Segment Start: Dataset entries

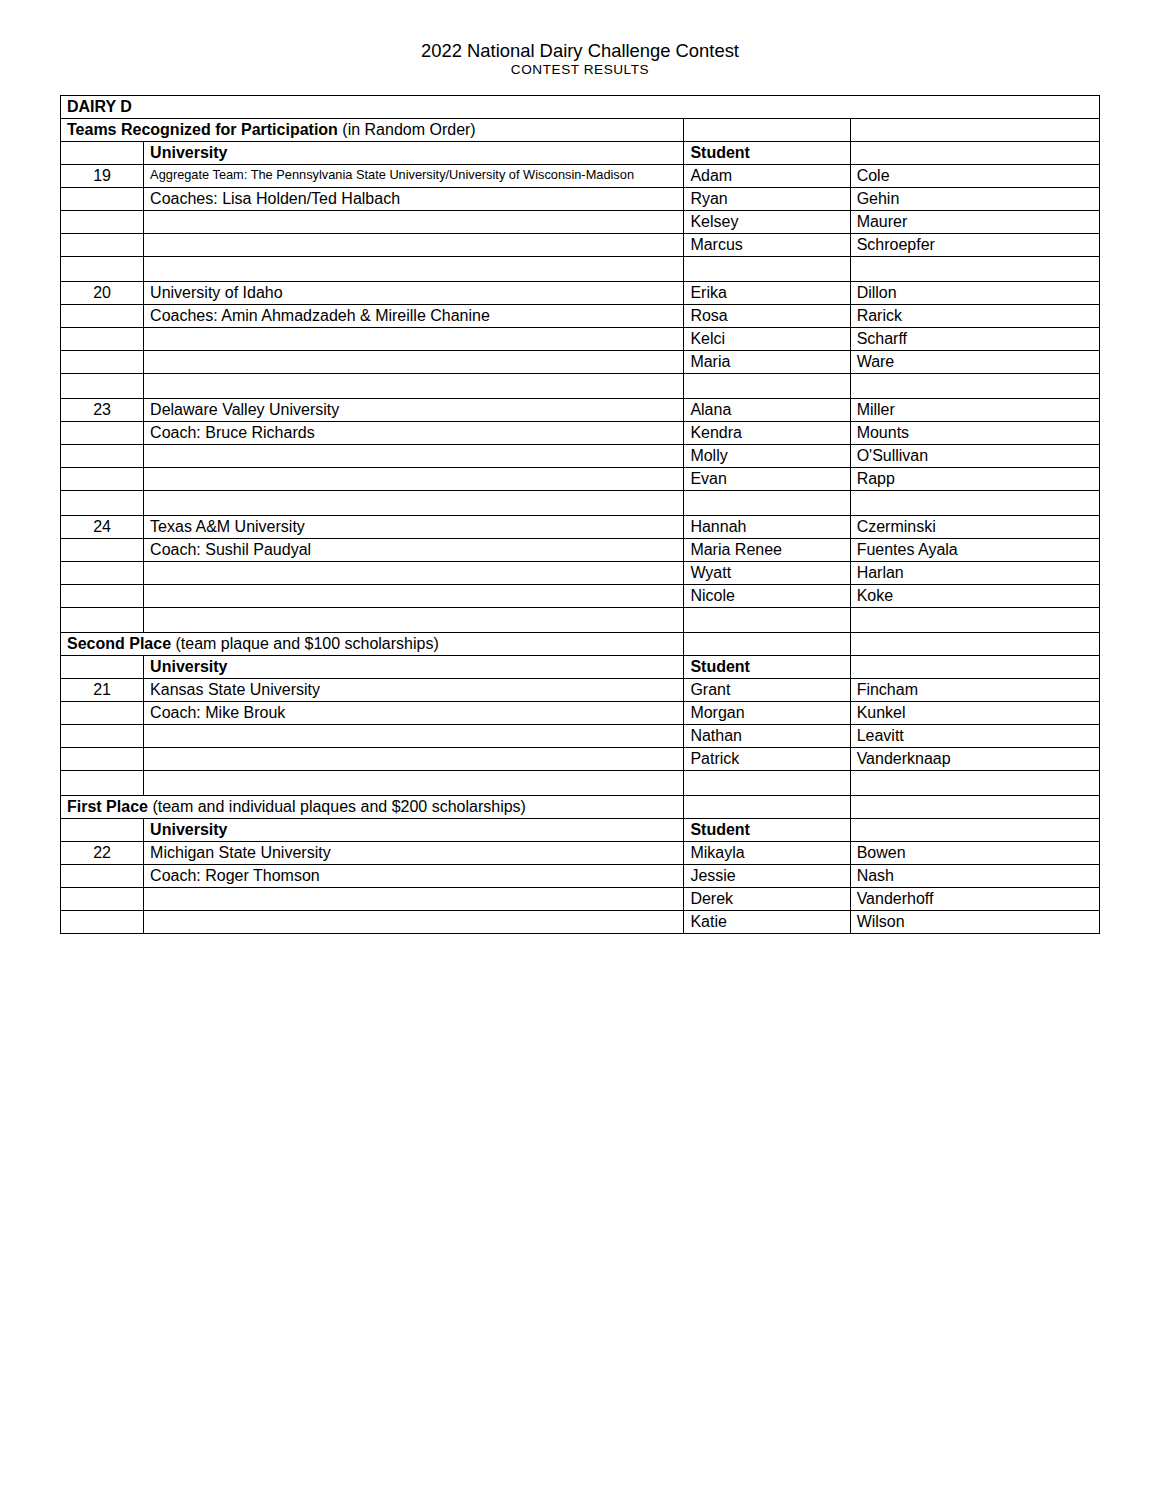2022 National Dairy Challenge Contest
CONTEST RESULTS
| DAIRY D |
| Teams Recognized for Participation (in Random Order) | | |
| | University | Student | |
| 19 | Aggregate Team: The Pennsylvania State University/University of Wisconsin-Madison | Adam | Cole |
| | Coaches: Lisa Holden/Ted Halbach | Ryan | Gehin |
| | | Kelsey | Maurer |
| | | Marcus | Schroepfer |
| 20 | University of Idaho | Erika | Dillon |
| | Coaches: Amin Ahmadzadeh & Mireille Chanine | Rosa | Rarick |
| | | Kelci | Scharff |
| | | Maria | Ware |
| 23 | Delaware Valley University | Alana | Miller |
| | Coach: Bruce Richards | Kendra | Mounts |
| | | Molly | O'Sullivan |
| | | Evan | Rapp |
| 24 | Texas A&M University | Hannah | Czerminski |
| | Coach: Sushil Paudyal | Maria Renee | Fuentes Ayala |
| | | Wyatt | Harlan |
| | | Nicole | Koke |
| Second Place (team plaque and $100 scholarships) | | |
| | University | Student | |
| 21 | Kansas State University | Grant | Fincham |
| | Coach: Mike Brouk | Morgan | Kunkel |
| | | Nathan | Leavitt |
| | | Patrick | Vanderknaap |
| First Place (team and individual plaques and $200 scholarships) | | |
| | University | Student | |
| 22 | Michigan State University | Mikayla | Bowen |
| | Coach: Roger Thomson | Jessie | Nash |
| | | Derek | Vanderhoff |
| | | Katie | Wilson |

Segment End: Dataset entries
Segment Start: Dataset entries

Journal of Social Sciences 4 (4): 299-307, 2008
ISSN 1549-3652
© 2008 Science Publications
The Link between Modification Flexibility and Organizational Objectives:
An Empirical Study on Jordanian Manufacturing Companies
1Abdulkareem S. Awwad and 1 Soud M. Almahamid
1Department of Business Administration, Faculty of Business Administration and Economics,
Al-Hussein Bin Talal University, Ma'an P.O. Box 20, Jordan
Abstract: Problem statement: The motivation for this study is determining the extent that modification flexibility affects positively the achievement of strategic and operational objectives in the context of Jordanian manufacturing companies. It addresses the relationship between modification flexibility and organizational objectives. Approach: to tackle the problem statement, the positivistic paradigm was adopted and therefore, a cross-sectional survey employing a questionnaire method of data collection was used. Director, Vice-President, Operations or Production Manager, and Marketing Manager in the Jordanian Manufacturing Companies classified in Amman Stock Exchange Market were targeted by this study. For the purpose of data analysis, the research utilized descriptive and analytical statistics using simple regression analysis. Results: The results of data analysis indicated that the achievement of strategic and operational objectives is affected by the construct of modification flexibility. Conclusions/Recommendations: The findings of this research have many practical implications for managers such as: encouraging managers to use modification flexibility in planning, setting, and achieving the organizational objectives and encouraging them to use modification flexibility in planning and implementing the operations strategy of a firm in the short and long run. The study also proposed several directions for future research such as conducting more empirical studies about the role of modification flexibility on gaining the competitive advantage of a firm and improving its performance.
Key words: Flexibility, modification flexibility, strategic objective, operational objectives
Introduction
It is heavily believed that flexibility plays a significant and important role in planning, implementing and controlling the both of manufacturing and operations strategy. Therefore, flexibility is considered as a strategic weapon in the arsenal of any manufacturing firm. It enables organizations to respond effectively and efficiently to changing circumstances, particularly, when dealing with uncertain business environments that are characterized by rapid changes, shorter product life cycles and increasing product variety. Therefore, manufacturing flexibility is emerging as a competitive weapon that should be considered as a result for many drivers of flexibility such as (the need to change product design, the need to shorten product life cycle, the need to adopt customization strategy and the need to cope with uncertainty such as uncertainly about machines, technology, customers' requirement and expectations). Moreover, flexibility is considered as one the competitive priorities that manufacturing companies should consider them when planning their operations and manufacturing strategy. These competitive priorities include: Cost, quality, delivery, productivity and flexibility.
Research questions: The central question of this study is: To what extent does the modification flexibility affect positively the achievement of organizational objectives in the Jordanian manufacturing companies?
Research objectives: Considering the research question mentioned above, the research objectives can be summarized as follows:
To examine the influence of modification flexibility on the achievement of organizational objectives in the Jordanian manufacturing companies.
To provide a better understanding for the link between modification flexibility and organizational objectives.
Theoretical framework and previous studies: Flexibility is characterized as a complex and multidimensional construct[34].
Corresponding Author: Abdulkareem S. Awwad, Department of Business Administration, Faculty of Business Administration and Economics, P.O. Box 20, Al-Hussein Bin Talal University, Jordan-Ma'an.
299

Segment End: Dataset entries

■ **Work to be completed**
Given the entries above, transcribe exactly the lines from the one holding "2022 National Dairy Challenge Contest" through the one holding "Evan | Rapp |"; pictures do not belong in the transcription.

■ **Result for this exercise**
2022 National Dairy Challenge Contest
CONTEST RESULTS
| DAIRY D |
| Teams Recognized for Participation (in Random Order) | | |
| | University | Student | |
| 19 | Aggregate Team: The Pennsylvania State University/University of Wisconsin-Madison | Adam | Cole |
| | Coaches: Lisa Holden/Ted Halbach | Ryan | Gehin |
| | | Kelsey | Maurer |
| | | Marcus | Schroepfer |
| 20 | University of Idaho | Erika | Dillon |
| | Coaches: Amin Ahmadzadeh & Mireille Chanine | Rosa | Rarick |
| | | Kelci | Scharff |
| | | Maria | Ware |
| 23 | Delaware Valley University | Alana | Miller |
| | Coach: Bruce Richards | Kendra | Mounts |
| | | Molly | O'Sullivan |
| | | Evan | Rapp |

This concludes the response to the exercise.